[Start]

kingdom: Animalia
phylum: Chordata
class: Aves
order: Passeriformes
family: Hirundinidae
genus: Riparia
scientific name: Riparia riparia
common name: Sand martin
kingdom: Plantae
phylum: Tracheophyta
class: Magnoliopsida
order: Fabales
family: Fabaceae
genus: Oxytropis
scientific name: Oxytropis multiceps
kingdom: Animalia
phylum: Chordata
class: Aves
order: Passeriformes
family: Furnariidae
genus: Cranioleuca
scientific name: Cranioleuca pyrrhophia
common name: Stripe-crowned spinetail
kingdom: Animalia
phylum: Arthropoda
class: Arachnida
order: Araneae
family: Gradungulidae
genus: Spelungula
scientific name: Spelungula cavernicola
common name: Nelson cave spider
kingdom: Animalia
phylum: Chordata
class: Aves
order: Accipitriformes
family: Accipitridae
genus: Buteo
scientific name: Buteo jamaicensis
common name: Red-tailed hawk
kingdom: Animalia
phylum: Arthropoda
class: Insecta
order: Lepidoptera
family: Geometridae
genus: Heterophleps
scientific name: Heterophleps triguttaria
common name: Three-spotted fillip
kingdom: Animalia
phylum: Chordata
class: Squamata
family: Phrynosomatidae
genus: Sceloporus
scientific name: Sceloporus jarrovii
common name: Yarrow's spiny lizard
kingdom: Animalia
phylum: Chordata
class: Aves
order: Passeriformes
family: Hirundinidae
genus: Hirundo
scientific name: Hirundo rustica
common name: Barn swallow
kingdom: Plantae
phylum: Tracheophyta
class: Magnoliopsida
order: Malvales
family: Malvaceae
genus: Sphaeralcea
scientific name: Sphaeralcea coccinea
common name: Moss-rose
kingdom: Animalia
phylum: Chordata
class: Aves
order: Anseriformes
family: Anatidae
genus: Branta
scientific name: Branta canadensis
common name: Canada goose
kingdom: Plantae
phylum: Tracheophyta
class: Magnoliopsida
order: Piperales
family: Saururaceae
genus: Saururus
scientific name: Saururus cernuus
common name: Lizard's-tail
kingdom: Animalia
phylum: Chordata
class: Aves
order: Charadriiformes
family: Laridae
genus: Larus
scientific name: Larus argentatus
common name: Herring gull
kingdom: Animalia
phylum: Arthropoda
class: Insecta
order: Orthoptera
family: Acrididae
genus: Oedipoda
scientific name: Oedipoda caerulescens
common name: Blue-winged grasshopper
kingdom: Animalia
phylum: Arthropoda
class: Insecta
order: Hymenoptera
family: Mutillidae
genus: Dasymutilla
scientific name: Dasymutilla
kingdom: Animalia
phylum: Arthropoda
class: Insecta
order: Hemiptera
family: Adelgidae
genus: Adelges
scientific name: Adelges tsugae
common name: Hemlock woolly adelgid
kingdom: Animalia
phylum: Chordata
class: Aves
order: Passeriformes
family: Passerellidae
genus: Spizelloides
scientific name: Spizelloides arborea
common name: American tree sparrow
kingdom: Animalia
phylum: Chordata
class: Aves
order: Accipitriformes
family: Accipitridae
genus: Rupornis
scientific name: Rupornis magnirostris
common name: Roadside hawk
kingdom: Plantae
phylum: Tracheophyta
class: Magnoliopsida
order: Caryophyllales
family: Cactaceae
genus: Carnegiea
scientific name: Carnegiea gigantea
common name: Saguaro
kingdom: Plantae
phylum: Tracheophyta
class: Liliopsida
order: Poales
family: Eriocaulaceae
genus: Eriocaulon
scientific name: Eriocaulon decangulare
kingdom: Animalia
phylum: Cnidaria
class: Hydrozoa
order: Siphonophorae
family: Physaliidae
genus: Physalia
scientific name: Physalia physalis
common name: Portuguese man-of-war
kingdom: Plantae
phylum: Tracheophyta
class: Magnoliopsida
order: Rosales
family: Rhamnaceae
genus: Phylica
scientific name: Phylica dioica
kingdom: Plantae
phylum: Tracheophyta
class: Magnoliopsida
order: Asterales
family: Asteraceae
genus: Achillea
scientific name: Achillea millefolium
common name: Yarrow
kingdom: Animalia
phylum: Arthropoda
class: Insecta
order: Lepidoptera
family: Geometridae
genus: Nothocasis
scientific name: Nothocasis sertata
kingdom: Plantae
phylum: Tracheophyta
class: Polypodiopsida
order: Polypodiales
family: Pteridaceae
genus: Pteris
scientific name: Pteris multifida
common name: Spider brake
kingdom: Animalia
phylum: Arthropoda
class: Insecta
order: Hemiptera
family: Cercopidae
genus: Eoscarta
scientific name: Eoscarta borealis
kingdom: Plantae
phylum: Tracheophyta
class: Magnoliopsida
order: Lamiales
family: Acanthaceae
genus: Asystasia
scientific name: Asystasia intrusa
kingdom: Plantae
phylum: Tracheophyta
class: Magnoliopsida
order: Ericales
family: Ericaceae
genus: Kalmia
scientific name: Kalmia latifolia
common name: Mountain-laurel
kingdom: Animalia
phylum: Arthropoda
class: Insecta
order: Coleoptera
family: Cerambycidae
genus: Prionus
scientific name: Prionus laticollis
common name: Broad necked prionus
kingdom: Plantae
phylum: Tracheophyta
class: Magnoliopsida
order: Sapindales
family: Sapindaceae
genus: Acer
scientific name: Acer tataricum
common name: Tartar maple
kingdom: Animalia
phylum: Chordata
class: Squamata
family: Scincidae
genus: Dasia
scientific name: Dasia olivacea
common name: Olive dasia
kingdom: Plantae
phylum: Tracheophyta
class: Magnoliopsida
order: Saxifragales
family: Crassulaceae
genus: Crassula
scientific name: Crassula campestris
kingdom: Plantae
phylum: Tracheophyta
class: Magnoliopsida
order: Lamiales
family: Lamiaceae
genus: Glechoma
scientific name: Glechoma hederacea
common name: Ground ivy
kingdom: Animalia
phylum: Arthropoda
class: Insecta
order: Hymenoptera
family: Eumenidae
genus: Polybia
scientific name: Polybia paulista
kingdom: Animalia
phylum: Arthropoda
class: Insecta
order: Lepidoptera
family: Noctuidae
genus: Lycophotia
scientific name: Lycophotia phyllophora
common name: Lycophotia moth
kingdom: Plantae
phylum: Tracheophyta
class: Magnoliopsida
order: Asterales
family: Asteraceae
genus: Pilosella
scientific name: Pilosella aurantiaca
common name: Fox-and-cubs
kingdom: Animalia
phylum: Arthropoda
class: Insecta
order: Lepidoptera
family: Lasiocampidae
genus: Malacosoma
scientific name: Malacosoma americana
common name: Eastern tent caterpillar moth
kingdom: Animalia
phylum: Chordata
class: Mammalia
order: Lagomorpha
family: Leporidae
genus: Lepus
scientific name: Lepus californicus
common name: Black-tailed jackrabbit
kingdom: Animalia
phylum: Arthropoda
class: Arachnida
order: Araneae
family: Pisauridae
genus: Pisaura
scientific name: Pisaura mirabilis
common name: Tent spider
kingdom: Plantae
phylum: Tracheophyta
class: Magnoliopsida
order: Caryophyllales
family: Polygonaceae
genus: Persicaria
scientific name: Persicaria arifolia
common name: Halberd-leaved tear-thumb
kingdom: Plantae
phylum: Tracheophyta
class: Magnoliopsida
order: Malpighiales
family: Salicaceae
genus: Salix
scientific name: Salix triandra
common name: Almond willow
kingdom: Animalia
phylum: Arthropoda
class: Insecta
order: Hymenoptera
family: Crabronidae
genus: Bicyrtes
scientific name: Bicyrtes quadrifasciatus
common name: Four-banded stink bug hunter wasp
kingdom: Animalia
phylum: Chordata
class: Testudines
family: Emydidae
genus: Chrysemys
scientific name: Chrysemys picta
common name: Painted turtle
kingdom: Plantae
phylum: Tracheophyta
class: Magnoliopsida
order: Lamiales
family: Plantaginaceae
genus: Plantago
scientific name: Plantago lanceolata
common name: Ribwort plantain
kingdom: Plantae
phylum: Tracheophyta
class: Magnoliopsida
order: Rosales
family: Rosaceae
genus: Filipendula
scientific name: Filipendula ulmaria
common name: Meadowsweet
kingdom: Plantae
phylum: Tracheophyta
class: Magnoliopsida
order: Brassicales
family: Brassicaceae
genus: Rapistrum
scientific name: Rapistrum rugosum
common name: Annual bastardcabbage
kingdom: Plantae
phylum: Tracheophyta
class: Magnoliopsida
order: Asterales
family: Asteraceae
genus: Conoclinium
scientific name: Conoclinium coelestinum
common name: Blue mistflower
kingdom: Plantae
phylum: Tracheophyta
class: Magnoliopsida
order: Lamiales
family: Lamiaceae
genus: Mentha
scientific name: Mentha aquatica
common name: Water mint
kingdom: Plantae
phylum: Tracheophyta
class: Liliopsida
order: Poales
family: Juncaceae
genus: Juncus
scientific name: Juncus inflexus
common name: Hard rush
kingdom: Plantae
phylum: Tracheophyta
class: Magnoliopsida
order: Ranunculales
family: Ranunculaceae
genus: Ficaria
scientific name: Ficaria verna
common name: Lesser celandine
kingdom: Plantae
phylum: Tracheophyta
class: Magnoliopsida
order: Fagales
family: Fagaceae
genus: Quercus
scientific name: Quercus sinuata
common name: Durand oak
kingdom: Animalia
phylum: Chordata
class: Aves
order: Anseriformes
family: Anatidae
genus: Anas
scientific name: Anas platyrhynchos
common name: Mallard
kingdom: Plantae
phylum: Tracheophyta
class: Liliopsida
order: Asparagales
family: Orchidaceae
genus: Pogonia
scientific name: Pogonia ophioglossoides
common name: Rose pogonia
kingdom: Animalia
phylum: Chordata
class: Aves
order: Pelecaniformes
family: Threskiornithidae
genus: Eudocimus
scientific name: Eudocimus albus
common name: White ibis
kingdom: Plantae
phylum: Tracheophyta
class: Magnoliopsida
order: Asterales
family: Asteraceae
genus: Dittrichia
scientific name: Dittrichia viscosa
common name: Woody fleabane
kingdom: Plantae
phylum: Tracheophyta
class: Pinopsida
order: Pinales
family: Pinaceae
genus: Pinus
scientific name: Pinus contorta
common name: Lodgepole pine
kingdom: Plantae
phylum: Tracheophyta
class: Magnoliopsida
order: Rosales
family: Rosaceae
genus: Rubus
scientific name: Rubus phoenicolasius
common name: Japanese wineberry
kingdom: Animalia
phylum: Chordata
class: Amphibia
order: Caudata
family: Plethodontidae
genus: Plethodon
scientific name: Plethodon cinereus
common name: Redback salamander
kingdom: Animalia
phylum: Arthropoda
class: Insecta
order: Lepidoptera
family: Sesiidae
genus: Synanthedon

[End]

◆ **Task directions**:
Copy the lines again word for word, starting at the line containing "class: Polypodiopsida" and ending at the line containing "scientific name: Eoscarta borealis", with both of those lines included.

◆ **The solution**:
class: Polypodiopsida
order: Polypodiales
family: Pteridaceae
genus: Pteris
scientific name: Pteris multifida
common name: Spider brake
kingdom: Animalia
phylum: Arthropoda
class: Insecta
order: Hemiptera
family: Cercopidae
genus: Eoscarta
scientific name: Eoscarta borealis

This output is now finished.